▸ Actions to take:
A: In the essay on fishing and engineering, what does the writer call the best teacher of systems design?
B: Render this sentence from the essay on fishing and engineering in Spanish: "Feedback loops should be part of the blueprint from day one."

Just like a lake, a river, or a tank of shrimp.

Building with Feedback in Mind

If I’ve learned anything from nature, it’s this: don’t build static systems in a dynamic world.

Feedback loops should be part of the blueprint from day one. Whether you’re writing infrastructure as code, training a model, or farming shrimp, you need to know:

  1. What are the signals that matter?
  2. How will you observe them?
  3. What’s your threshold for action?
  4. How will the system adapt without burning down?

It’s not about making perfect systems. It’s about making systems that listen well and recover gracefully.

Why Engineers Should Spend More Time Outdoors

This might sound like a stretch, but I genuinely believe more engineers should fish — or hike, or garden, or observe wildlife. Not just for the stress relief (though that helps), but because nature is the best teacher of systems design.

Out in the wild, you learn to look for signals. You learn not to overcorrect. You learn that sometimes, doing nothing is the smartest move — and other times, a small tweak makes all the difference.

Those are the instincts that make great engineers. And they’re not found in a console log — they’re earned from years of watching the world work without your input.

Listening Is the Most Underrated Skill in Tech

In the end, fishing and engineering are about the same thing: learning to listen.

Not just to data, but to behavior. Not just to failures, but to subtle shifts. Not just to customers, but to the system itself.

Nature taught me that the best builders aren’t the ones with the most control — they’re the ones who design systems that respond well to change.

That’s what I try to do in everything I build — platforms, ML pipelines, shrimp farms, or life itself.

And it all started with a line in the water, waiting for the loop to complete.

▸ Data for review:
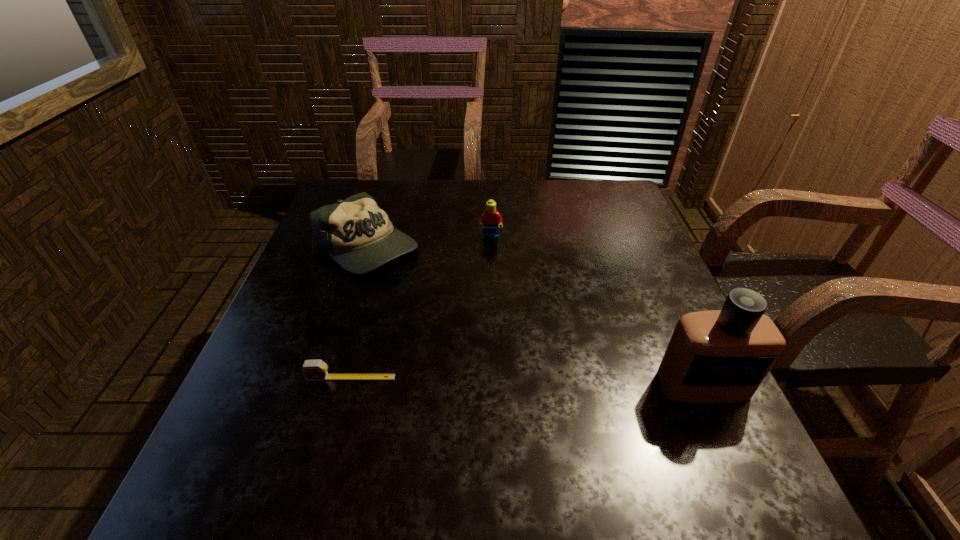
The height and width of the screenshot is (540, 960). In order to click on vacant space that is in between the baseball cap and the shortest object in this screenshot , I will do `click(359, 313)`.

Locate an element on the screen. The image size is (960, 540). vacant area between the second object from right to left and the rightmost object is located at coordinates (597, 312).

Find the location of a particular element. This screenshot has width=960, height=540. free space between the Lego and the shortest object is located at coordinates (420, 308).

The height and width of the screenshot is (540, 960). Identify the location of blank region between the baseball cap and the perfume. (535, 317).

This screenshot has height=540, width=960. I want to click on unoccupied position between the shortest object and the tallest object, so click(527, 381).

In order to click on free space that is in between the tape measure and the baseball cap in this screenshot , I will do `click(359, 313)`.

This screenshot has width=960, height=540. I want to click on the third closest object to the tallest object, so click(x=356, y=233).

Locate an element on the screen. the closest object relative to the Lego is located at coordinates (356, 233).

▸ Completed exercise:
A: Nature.

B: Los ciclos de retroalimentación deberían formar parte del plano desde el primer día.